Perjalanan disahkannya UU TPKS-Dari RUU PKS menjadi UU TPKS
UU TPKS ini memiliki perjalanan yang cukup panjang. Perjalanan pengesahan RUU TPKS menjadi UU TPKS kerap mengalami lika-liku. Pada awalnya UU TPKS lahir dari rumusan yang diusulkan pertama kali oleh Komisi Nasional Anti Kekerasan Terhadap Perempuan (Komnas Perempuan) pada tahun 2012 silam dengan nama RUU PKS.
Draf RUU ini baru dapat terlaksana secara matang pada tahun 2014. Draf RUU Penghapusan Kekerasan Seksual yang sudah dilakukan sejak tahun 2014 tersebut disusun melalui rangkaian diskusi, dialog, dan juga penyelarasan fakta dan teori oleh Komnas Perempuan.

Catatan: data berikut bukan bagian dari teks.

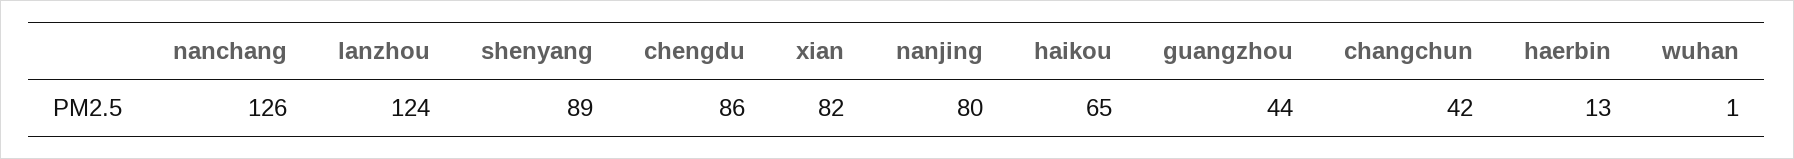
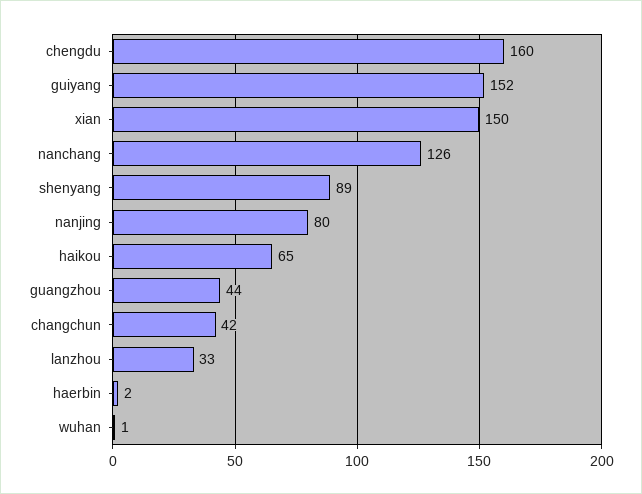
lanzhou: 124 -> 33
chengdu: 86 -> 160
xian: 82 -> 150
haerbin: 13 -> 2
guiyang: none -> 152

Akhirnya pada tahun 2016 draf RUU itu diusulkan kepada ketua DPR untuk masuk pada pembahasan Program Legislasi Nasional (PROLEGNAS).
Selanjutnya sebagai realisasi dari diskusi kajian yang cukup panjang terkait rumusan RUU termasuk diskusi penentuan judul dari RUU PKS sampai akhirnya disepakati menjadi Undang-Undang Tindak Pidana Kekerasan Seksual (UU TPKS), alasan mengapa dilakukan perubahan nama dan diksi hukum pada RUU Penghapusan Kekerasan Seksual (RUU PKS) menjadi Rancangan Undang-Undang Tindak Pidana Kekerasan Seksual (RUU TPKS) adalah agar peraturan ini bersifat pidana administratif dan tidak bertentangan dengan hukum pemidanaan yang berlaku di Indonesia yakni KUHP.
Sehingga, nantinya diharapkan penegakan hukum terhadap kasus kekerasan seksual lebih mudah dilakukan.
Tarik-Ulur UU TPKS
RUU TPKS berulang kali mengalami penolakan tepatnya pada tahun 2020, RUU tersebut sempat keluar masuk Prolegnas. Bahkan DPR sampai menarik RUU PKS (yang akhirnya disahkan dengan nomenklatur UU TPKS) dari Prolegnas Prioritas. Polemik ini muncul karena di parlemen sendiri ada pihak yang sepakat dan tidak sepakat.
Dalam pembahasan RUU TPKS selalu berjalan alot karena tidak ada kesamaan pemahaman pada diri DPR. Marwan Dasopang Wakil Ketua Komisi VIII DPR mengatakan bahwa “Kami menarik RUU Penghapusan Kekerasan Seksual karena pembahasannya agak sulit”.
Selanjutnya Fraksi Golkar mengusulkan penundaan terhadap RUU ini, sedangkan Fraksi PKS menolak sama sekali perihal RUU TPKS. Beberapa fraksi partai di DPR yang tidak menyetujui RUU ini dan menyebut bahwa RUU TPKS merupakan produk kepentingan politik instan untuk menarik simpati masyarakat sampai RUU ini dianggap tidak sesuai dengan norma ketimuran dan mengesampingkan kaidah agama.
Namun, Komnas Perempuan menangkis tanggapan tersebut karena RUU ini merupakan lex specialis yang memuat perlindungan korban, artinya sudah mengatur tentang kaidah kesusilaan dan tentunya sudah sesuai dengan norma-norma yang berlaku di dalam masyarakat.